O samba sempre foi marginalizado. Marginalizado e perseguido. Fazer samba era sinônimo de vadiagem. Coisa de negro, escravo, de quem não arrumava trabalho, tudo da maneira mais pejorativa possível. Se fosse pego fazendo samba, era preso. Para sobreviver o samba por muito tempo se escondeu nos terreiros. Se a polícia chegasse se fingi estar “batendo um tambor”.

A história do samba se mistura com a história da Mangueira. “Os Arengueiros (Bloco que originou a Mangueira), fundado por Cartola, Saturnino, Carlos Cachaça, Zé Espinguela, Fiúca, Homem Bom, Chico Porrão, Antunico, Arturzinho e Zé Boleiro. Era um grupo em que os integrantes estavam dispostos a tudo, a bater e a apanhar. No carnaval, os Arengueiros saíam a pé da Mangueira até a Praça XI, arrumando confusão pelo caminho, fazendo jus ao nome escolhido, já que arengueiro era sinônimo de sujeito que gosta de uma boa intriga”, no livro “Divino Cartola” de Denilson Monteiro, ele conta com riqueza de detalhes como o conhecido “bloco do sujo” com o samba “Chega de demanda”, daria nome a primeira escola de samba. E assim chegou, a mangueira chegou.

O documentário constrói muito bem, através da música, relatos e algumas imagens de arquivo, uma linha temporal que acompanha o samba desde o surgimento da escola em 1928.É emocionante acompanhar pelas ruas da favela e ouvir, ainda que, as vezes com dificuldade, àqueles que nasceram com o samba, que se forjaram através do samba e junto com sua história através dos anos.

Na época em que o samba se fazia na rua. A rua, a favela que se opõe ao asfalto em, praticamente, tudo, como dizem os versos de Pandeirinho e Ferreira do Santos, eternizados na voz de João Nogueira, ”No morro tudo é diferente”. As noções de comunidade, o telefone que todo mundo usava, as crianças que todo mundo tomava conta e o próprio samba, que ia ganhando força na voz das mulheres enquanto lavavam roupa e subiam cantando com as latas d’água na cabeça.
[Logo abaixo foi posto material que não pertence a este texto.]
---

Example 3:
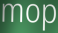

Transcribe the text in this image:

mop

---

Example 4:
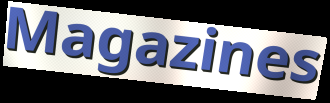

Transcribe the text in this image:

Magazines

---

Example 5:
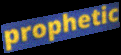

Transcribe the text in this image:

prophetic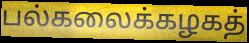
பல்கலைக்கழகத்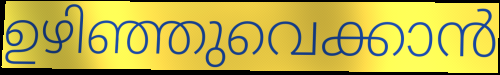
ഉഴിഞ്ഞുവെക്കാൻ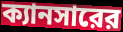
ক্যানসারের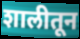
शालीतूनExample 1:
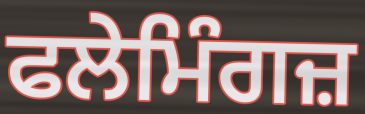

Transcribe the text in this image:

ਫਲੇਮਿੰਗਜ਼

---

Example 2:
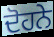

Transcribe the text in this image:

ਦੋਹਨੇ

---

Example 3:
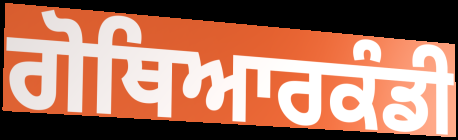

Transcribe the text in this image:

ਗੋਥਿਆਰਕੰਡੀ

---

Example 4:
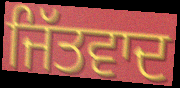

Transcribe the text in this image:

ਜਿੱਤਵਾਦ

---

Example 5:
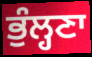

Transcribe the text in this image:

ਭੁੰਲ੍ਹਣਾ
Entre causos e relatos de vida, esses mestres na arte da vida, com todo seu conhecimento e inteligência emocional e musical, nos dão uma aula de música, de samba, de vida. É tanto conhecimento de vida, de música, de samba, sem que a maioria jamais tenha estudado formalmente. Ao longo de quase 1 hora e meia Tantinho, Delegado, Nelson Sargento, Hélio Turco, Pandeirinho e tantos outros vão nos revelando esse samba que está além das quadras, cheias de gringos(não só de outros países, mas os de fora da favela) , feijoadas e caipirinha, mas um samba que tem alma, ou, pelo menos, tinha.

O samba desceu o morro, com ajuda do Zicartola, que abriu as portas do morro para os universitários, com ajuda da Elizeth Cardoso que subiu o morro e Nelson cavaquinho, o porta voz do samba. Assim o samba aos poucos chegou às casas da classe média, não mais só através dos porteiros e das empregadas, mas agora o samba explode no asfalto e, a antiga rejeição dá lugar à um novo fascínio.

O samba vira um negócio, se começa a cobrar ingresso, e quando a classe média, invade, as mudanças começam, logo de cara, com o samba de terreiro, que chega ao fim. A maneira como Pedro Von Kruger dirige o documentário, deixa nitidamente transparecer essas mudanças, a frieza e distanciamento no olhar daqueles que são peças que parecem não se encaixar, de um tempo, que já faz muito parece ter ficado para trás.

A mangueira, o samba, perdeu a familiaridade. Ao se olhar em volta, não se vê mais os vizinhos, amigos, irmãos de vida. Se vê muitas pessoas, muito dinheiro, muitos rostos, porém, todos estranhos. “Se a classe média quiser acabar com uma coisa, não deve proibir, mas entrar nela”.

O filme de Pedro Von Kruger, está longe de ser um filme só sobre a mangueira. É um filme sobre o Samba, sobre memória, sobre lições de vida, sobre transformações. O filme explora muito bem o arco narrativo da história do samba e de alguns de seus protagonistas da alegria dos primeiros dias à tristeza e solidão do tempo e das mudanças. O filme constrói um importante arquivo de construção e resgate das nossas memorias e cultura.

O samba e a vida na favela eram uma coisa só. A mangueira e a vida dessas pessoas eram uma coisa só. Não mais. A mangueira, o samba, deixou de ser daquelas pessoas, e elas continuaram a ser Mangueira.